Call variants in one specific region using the -r/--region parameter

./run_clair3_rna -B input.bam -R ref.fa -o output -t 8 -p ont_r9_cdna -r chr20:1000000-2000000

Call variants at interested variant sites (genotyping) using the -G/--genotyping_mode_vcf_fn parameter

./run_clair3_rna -B input.bam -R ref.fa -o output -t 8 -p ont_r9_cdna -G input.vcf

Call variants in the BED regions using the -b/--bed_fn parameter

We highly recommended using BED file to define multiple regions of interest like:

./run_clair3_rna -B input.bam -R ref.fa -o output -t 8 -p ont_r9_cdna -b input.bed

Tag RNA editing site using REDIportal dataset

RNA undergoes editing by ADAR (adenosine deaminases acting on RNA), resulting in Adenosine-to-inosine (A-to-I) changes.

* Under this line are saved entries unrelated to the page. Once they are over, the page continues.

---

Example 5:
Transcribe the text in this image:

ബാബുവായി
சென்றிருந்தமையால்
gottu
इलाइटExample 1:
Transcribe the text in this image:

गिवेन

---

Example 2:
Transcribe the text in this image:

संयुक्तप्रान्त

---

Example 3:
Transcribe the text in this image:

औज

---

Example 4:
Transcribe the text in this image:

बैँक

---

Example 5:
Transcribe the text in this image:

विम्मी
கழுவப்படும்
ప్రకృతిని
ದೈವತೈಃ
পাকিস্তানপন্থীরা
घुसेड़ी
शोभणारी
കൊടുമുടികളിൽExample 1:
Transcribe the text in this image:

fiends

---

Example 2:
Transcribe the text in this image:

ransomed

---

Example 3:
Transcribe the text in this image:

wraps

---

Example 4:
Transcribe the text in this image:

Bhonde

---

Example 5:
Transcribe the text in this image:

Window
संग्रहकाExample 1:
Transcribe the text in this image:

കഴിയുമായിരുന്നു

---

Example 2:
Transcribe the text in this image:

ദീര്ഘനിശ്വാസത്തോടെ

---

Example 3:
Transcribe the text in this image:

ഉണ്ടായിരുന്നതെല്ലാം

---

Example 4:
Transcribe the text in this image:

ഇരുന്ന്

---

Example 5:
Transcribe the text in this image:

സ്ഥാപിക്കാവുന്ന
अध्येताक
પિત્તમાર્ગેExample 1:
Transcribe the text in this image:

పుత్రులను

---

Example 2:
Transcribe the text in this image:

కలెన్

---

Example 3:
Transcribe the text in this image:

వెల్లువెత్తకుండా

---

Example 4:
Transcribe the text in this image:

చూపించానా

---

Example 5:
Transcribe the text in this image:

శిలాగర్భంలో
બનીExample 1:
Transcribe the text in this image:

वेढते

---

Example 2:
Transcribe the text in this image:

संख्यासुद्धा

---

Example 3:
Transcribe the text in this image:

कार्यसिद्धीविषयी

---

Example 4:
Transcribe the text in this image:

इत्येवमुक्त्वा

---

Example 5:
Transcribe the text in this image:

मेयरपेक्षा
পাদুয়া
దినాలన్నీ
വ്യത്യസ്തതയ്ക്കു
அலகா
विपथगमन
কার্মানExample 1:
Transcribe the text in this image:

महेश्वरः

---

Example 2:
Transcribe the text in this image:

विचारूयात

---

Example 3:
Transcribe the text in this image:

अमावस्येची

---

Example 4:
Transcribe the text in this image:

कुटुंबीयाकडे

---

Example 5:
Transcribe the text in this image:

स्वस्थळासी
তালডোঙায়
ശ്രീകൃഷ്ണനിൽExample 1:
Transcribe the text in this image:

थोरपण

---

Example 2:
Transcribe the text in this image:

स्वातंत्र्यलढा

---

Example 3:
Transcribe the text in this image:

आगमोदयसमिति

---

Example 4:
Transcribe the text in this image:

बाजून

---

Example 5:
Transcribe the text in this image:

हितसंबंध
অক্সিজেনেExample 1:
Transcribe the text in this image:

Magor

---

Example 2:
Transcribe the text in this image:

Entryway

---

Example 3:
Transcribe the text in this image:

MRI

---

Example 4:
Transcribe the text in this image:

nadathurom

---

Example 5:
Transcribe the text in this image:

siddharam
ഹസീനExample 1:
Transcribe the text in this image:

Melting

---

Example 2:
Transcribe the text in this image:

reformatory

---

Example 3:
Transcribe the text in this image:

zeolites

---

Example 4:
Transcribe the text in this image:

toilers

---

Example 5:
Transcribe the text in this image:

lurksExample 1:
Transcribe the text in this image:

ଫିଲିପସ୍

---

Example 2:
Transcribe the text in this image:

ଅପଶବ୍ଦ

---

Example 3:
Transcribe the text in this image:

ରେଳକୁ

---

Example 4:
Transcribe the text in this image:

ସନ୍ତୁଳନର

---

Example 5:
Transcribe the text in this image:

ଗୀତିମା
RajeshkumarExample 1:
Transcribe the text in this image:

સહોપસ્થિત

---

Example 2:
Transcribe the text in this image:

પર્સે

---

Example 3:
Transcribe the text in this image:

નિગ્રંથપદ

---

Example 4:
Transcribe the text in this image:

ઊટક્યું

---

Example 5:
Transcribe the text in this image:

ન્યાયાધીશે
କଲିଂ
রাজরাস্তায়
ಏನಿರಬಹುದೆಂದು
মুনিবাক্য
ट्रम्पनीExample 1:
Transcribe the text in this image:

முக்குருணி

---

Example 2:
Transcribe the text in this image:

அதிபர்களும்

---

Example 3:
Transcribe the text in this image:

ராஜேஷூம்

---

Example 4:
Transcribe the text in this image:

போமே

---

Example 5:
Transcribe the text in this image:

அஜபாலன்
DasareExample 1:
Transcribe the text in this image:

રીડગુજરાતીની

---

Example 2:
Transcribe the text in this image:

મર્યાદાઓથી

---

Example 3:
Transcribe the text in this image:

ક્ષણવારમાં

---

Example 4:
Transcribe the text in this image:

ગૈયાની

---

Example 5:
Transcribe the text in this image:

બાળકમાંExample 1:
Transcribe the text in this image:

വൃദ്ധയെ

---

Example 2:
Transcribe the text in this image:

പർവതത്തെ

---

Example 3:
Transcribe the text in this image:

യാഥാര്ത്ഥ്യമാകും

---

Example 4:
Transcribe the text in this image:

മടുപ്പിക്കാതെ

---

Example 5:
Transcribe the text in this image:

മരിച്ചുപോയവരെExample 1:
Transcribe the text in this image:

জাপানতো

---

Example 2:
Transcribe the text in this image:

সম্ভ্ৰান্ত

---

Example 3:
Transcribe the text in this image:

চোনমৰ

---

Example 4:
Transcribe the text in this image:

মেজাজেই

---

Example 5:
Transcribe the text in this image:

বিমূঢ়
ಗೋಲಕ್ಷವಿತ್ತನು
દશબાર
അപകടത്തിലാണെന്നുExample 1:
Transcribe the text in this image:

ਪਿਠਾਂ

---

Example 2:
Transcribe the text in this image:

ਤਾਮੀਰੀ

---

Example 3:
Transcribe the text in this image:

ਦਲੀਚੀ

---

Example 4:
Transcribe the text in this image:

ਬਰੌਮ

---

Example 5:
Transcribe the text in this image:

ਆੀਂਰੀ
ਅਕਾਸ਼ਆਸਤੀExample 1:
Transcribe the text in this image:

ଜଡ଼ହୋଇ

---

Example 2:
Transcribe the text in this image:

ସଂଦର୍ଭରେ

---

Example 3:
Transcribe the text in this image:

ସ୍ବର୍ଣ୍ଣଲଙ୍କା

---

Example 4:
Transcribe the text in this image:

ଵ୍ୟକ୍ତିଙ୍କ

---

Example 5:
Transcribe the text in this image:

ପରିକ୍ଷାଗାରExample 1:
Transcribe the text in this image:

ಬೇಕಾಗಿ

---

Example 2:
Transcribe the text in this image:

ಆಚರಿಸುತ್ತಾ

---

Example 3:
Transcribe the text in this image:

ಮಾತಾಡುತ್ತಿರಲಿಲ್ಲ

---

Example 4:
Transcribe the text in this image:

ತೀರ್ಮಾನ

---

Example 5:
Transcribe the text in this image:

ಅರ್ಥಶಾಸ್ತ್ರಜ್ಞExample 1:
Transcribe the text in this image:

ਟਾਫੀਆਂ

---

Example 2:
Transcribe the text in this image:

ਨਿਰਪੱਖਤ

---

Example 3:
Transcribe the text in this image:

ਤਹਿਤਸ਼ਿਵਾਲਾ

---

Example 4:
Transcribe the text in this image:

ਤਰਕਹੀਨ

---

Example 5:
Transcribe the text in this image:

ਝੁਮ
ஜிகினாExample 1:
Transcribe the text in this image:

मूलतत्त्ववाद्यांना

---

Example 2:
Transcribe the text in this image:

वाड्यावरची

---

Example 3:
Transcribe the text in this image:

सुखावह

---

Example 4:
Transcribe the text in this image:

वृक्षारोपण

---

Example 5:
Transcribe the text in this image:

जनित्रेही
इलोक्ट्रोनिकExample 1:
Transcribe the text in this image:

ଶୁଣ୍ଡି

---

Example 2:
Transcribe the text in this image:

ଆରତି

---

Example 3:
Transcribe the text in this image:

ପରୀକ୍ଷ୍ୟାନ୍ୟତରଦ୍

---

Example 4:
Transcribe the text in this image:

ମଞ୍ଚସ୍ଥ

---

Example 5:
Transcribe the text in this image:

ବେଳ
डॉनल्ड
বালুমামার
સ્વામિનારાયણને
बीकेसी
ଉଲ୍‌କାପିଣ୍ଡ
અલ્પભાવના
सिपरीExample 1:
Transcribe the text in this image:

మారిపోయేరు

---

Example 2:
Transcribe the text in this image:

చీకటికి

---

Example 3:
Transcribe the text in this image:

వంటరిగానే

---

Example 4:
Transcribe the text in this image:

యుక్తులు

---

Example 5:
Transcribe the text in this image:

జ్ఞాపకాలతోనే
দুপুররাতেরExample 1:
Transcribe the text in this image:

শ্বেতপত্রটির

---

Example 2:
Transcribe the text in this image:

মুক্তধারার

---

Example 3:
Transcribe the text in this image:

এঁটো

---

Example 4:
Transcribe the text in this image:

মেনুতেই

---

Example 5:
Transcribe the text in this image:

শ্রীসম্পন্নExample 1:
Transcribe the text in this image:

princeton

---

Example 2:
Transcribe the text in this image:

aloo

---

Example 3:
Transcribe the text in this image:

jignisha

These A-to-I changes can be observed in RNA-seq datasets as A-to-G and T-to-C changes, which do not represent genuine RNA variants. To address this, we provide users with the option to utilize external datasets such as REDIportal to annotate RNA editing sites. In Clair3-RNA's VCF output, variants that are also RNA editing sites reported in REDIportal can be tagged. These sites will be marked as RNAEditing instead of PASS in the FILTER column when the --tag_variant_using_readiportal option is enabled.